* _Selection_:
= = = =

After all, a string is just a variable number of u32 words.

Actually, since we can say something about the alignment of the string
pointer in the dentry case, we can simply feed this as a u32 pointer
straight into the jenkins hash. We know the length of the string so
this is pretty easy. Actually, the most generic version "jhash()"
handles arbitrary byte lengths and alignments.

2003-05-30 08:45:51

by Alex Riesen

[permalink] [raw]
Subject: Re: Algoritmic Complexity Attacks and 2.4.20 the dcache code

David S. Miller, Fri, May 30, 2003 08:24:40 +0200:
> From: Scott A Crosby <[email protected]>
> Date: 30 May 2003 00:04:24 -0500
>
> Have you seen the current dcache function?
>
> /* Linux dcache */
> #define HASH_3(hi,ho,c) ho=(hi + (c << 4) + (c >> 4)) * 11
>
> Awesome, moving the Jenkins will actually save us some
> cycles :-)

static
int hash_3(int hi, int c)

= = = =

* _Data block_:
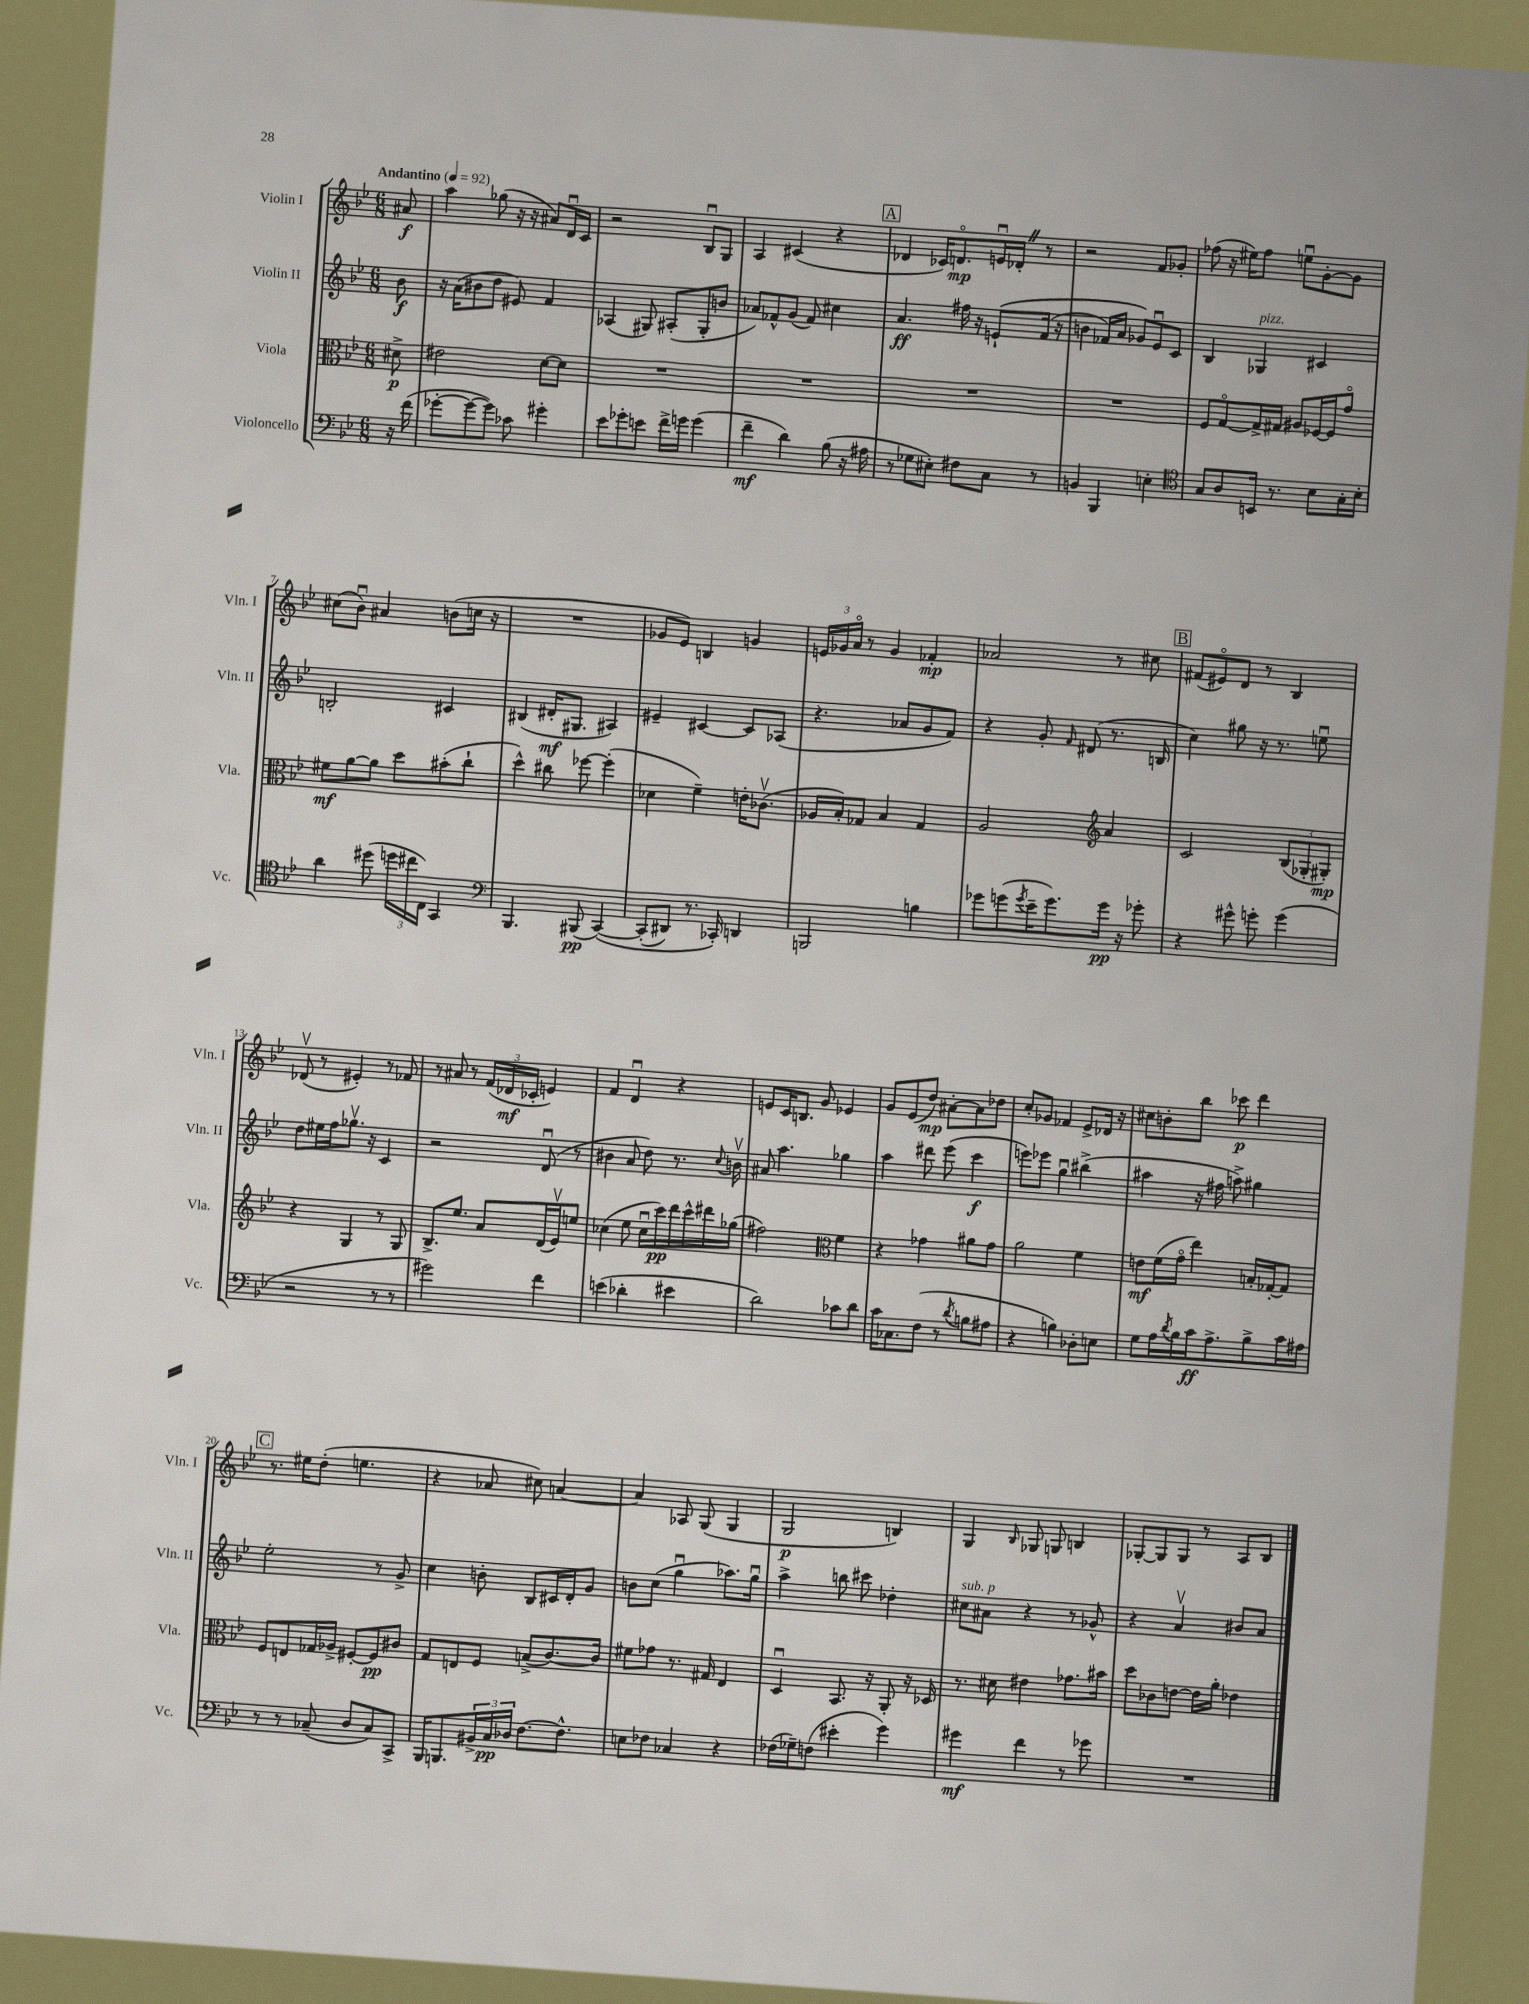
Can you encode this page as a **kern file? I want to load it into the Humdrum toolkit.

= = = =

* _Work required_: Write out the mailing-list excerpt about the dcache hash above again, word for word, from start to finish.

* _Written answer_:
After all, a string is just a variable number of u32 words.

Actually, since we can say something about the alignment of the string
pointer in the dentry case, we can simply feed this as a u32 pointer
straight into the jenkins hash. We know the length of the string so
this is pretty easy. Actually, the most generic version "jhash()"
handles arbitrary byte lengths and alignments.

2003-05-30 08:45:51

by Alex Riesen

[permalink] [raw]
Subject: Re: Algoritmic Complexity Attacks and 2.4.20 the dcache code

David S. Miller, Fri, May 30, 2003 08:24:40 +0200:
> From: Scott A Crosby <[email protected]>
> Date: 30 May 2003 00:04:24 -0500
>
> Have you seen the current dcache function?
>
> /* Linux dcache */
> #define HASH_3(hi,ho,c) ho=(hi + (c << 4) + (c >> 4)) * 11
>
> Awesome, moving the Jenkins will actually save us some
> cycles :-)

static
int hash_3(int hi, int c)